ЗАДАНИЕ A:
Напечатайте без изменений отрывок из текста о допросе пленного летчика от слов «После прочтения этого» до слов «трогать эту тему.» включительно.

ТЕКСТ ДЛЯ ЧТЕНИЯ:
---

Служивший военным переводчиком в штабе Крымского фронта, А.Иотковский был вызван ночью на допрос сбитого немецкого летчика. Допрос проводил армейский комиссар  представитель ставки Мехлис. Летчику по фамилии фон Шпее было восемнадцать лет, это был его первый полет, он заблудился и в сумерках приземлился на одном из керченских аэродромов. В апреле 1942 года.   

Переводчик явился по приказу. В помещении уже находились четверо: генерал Мехлис, бригадный комиссар, пленный с конвоиром. 
Иотковский пишет:   

«Мехлис спросил: «Зачем вы пришли на нашу землю?» - «Передайте генералу, - ответил пленный, - что я пришел поиграть с ним в куклы!» На второй вопрос: «Какого вы мнения о Гитлере?» летчик сказал: «Плох тот солдат, который плохо думает о своем главнокомандующем», и прибавил: «Хайль Гитлер!» Тогда Мехлис обратился ко мне: «Капитан, - сказал он, - вы кадровый или запасный?» - «Запасный», - ответил я. – «А что вы делали до войны?» - «Учил студентов политэкономии». – «Так вот, - сказал Мехлис. – Это была теория, а сейчас будут практические занятия. Выведите этого фашиста во двор, пристрелите на … и доложите об исполнении».    

Мальчишка-летчик, когда я приказал ему идти вперед, во двор, понял, о чем шла речь, и попросил стрелять ему в сердце. Я ничего ему не ответил, да, откровенно сказать, я и говорить не мог. Вся энергия моя ушла на то, чтобы сказать Мехлису: «Слушаюсь. Разрешите исполнять?»
    
Читатель уже понял, чем окончился эпизод. Вернувшись, переводчик доложил Мехлису об исполнении. Армейский комиссар потребовал у переводчика пистолет. Получив, понюхал дуло,  извлек обойму, дважды пересчитал патроны. На вопрос переводчика: «Вы мне не доверяете?» ответил, что доверяет, но проверяет, и добавил пару нелестных слов о мягкотелых интеллигентах, боящихся крови. Наконец,  приказал: «Можете идти».

Через минуту, выйдя на улицу, переводчик, едва державшийся на ногах, увидел бригадного комиссара – того, кто присутствовал на допросе. Слова комиссара привожу полностью: «Счастлив твой бог, профессор! Когда ты вышел с немцем, армейский сказал: «Если не застрелит, сегодня же отдам под трибунал, а завтра шлепну самого…»

После прочтения этого письма мое отношение к рассказу «Убей немца» поколебалось. Содержание эпиграфов, предваряющих текст, усилило впечатление.

           Так убей же хоть одного!
           Так убей же его скорей!
           Сколько раз увидишь его,
           Столько раз его и убей!          

За этими строками Константина Симонова шел отрывок из статьи И.Эренбурга такого же содержания, разве с большим нагнетанием  положенной военной аморальности: «нет для нас ничего веселее немецких трупов».  Датой написания (1942 год) и своим настроением оба эпиграфа соединились в моей памяти с приведенным выше  керченским эпизодом, да и самим рассказом,  и изменили мое первоначальное намерение – не трогать эту тему.

---

ПРЕДОСТАВЛЕННЫЕ ЗАПИСИ:
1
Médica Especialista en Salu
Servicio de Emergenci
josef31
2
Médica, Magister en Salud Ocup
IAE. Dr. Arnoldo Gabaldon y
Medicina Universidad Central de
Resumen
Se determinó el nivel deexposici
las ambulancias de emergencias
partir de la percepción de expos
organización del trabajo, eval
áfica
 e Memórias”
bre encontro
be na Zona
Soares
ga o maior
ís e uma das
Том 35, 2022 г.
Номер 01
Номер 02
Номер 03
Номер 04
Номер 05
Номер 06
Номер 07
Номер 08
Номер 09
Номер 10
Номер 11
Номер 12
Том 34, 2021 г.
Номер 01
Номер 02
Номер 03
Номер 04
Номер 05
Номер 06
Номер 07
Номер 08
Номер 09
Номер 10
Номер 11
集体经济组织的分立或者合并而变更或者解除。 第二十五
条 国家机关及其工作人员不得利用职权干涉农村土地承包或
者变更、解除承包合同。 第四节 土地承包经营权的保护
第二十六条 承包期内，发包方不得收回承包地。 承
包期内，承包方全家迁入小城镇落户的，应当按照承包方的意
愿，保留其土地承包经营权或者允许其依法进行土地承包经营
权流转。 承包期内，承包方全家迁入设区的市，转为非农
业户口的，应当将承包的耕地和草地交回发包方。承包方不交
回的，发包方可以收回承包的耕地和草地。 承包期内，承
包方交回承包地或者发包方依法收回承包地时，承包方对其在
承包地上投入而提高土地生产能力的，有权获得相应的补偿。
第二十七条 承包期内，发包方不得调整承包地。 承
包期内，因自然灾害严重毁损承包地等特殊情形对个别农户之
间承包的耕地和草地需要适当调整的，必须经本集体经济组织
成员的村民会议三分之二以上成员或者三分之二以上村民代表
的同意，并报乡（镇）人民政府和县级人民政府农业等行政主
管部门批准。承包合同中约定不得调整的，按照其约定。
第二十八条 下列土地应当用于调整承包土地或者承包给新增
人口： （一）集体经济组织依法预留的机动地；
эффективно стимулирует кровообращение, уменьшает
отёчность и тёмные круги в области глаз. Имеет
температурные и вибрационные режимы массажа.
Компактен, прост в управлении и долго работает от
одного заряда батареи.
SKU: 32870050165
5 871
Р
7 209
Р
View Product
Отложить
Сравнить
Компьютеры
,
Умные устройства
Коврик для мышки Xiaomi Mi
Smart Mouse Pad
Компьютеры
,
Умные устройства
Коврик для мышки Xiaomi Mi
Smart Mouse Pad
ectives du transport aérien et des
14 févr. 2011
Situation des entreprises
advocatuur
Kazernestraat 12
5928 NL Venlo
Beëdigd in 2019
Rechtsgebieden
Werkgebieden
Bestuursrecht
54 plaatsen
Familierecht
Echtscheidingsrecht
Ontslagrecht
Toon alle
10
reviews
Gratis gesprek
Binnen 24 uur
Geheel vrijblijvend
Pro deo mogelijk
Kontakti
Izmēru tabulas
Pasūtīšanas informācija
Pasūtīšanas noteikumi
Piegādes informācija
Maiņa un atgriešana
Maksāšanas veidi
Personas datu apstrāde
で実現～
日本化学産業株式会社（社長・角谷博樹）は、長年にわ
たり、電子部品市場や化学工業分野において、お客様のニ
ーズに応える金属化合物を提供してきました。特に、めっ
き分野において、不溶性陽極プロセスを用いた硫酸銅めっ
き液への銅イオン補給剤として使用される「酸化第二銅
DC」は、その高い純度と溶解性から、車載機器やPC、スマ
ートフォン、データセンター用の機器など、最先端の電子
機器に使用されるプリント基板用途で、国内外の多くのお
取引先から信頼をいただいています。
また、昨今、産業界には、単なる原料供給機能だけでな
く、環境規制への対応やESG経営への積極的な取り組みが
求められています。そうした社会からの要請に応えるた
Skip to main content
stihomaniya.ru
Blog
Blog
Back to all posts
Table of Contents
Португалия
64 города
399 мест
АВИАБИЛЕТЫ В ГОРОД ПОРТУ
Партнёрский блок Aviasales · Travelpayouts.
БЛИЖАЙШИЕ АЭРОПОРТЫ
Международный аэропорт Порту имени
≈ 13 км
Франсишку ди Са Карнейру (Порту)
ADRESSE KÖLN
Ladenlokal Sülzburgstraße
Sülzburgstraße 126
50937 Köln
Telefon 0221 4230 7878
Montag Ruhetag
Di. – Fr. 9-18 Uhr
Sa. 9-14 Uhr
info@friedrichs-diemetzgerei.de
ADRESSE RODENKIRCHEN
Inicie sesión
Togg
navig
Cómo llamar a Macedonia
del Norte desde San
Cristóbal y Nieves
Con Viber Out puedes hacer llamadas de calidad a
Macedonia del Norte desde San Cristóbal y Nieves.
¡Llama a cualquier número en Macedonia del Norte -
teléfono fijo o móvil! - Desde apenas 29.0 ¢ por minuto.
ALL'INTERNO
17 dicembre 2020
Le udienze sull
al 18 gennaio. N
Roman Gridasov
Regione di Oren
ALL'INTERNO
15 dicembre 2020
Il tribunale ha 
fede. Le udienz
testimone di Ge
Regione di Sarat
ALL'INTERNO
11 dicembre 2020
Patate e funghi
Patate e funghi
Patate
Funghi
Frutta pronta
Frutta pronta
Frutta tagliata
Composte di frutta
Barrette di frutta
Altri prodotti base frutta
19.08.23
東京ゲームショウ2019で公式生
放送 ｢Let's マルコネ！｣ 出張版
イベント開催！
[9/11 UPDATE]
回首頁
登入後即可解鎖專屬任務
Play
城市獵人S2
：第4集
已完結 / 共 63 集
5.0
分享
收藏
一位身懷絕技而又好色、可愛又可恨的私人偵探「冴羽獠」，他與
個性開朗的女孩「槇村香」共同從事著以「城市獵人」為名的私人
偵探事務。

---

ЗАДАНИЕ B:
Выведите без изменений строки записей, начиная с самой первой и заканчивая строкой, в которой стоит «管部门批准。承包合同中约定不得调整的，按照其约定。», включая обе крайние строки.

РЕЗУЛЬТАТ A:
После прочтения этого письма мое отношение к рассказу «Убей немца» поколебалось. Содержание эпиграфов, предваряющих текст, усилило впечатление.

           Так убей же хоть одного!
           Так убей же его скорей!
           Сколько раз увидишь его,
           Столько раз его и убей!          

За этими строками Константина Симонова шел отрывок из статьи И.Эренбурга такого же содержания, разве с большим нагнетанием  положенной военной аморальности: «нет для нас ничего веселее немецких трупов».  Датой написания (1942 год) и своим настроением оба эпиграфа соединились в моей памяти с приведенным выше  керченским эпизодом, да и самим рассказом,  и изменили мое первоначальное намерение – не трогать эту тему.

РЕЗУЛЬТАТ B:
1
Médica Especialista en Salu
Servicio de Emergenci
josef31
2
Médica, Magister en Salud Ocup
IAE. Dr. Arnoldo Gabaldon y
Medicina Universidad Central de
Resumen
Se determinó el nivel deexposici
las ambulancias de emergencias
partir de la percepción de expos
organización del trabajo, eval
áfica
 e Memórias”
bre encontro
be na Zona
Soares
ga o maior
ís e uma das
Том 35, 2022 г.
Номер 01
Номер 02
Номер 03
Номер 04
Номер 05
Номер 06
Номер 07
Номер 08
Номер 09
Номер 10
Номер 11
Номер 12
Том 34, 2021 г.
Номер 01
Номер 02
Номер 03
Номер 04
Номер 05
Номер 06
Номер 07
Номер 08
Номер 09
Номер 10
Номер 11
集体经济组织的分立或者合并而变更或者解除。 第二十五
条 国家机关及其工作人员不得利用职权干涉农村土地承包或
者变更、解除承包合同。 第四节 土地承包经营权的保护
第二十六条 承包期内，发包方不得收回承包地。 承
包期内，承包方全家迁入小城镇落户的，应当按照承包方的意
愿，保留其土地承包经营权或者允许其依法进行土地承包经营
权流转。 承包期内，承包方全家迁入设区的市，转为非农
业户口的，应当将承包的耕地和草地交回发包方。承包方不交
回的，发包方可以收回承包的耕地和草地。 承包期内，承
包方交回承包地或者发包方依法收回承包地时，承包方对其在
承包地上投入而提高土地生产能力的，有权获得相应的补偿。
第二十七条 承包期内，发包方不得调整承包地。 承
包期内，因自然灾害严重毁损承包地等特殊情形对个别农户之
间承包的耕地和草地需要适当调整的，必须经本集体经济组织
成员的村民会议三分之二以上成员或者三分之二以上村民代表
的同意，并报乡（镇）人民政府和县级人民政府农业等行政主
管部门批准。承包合同中约定不得调整的，按照其约定。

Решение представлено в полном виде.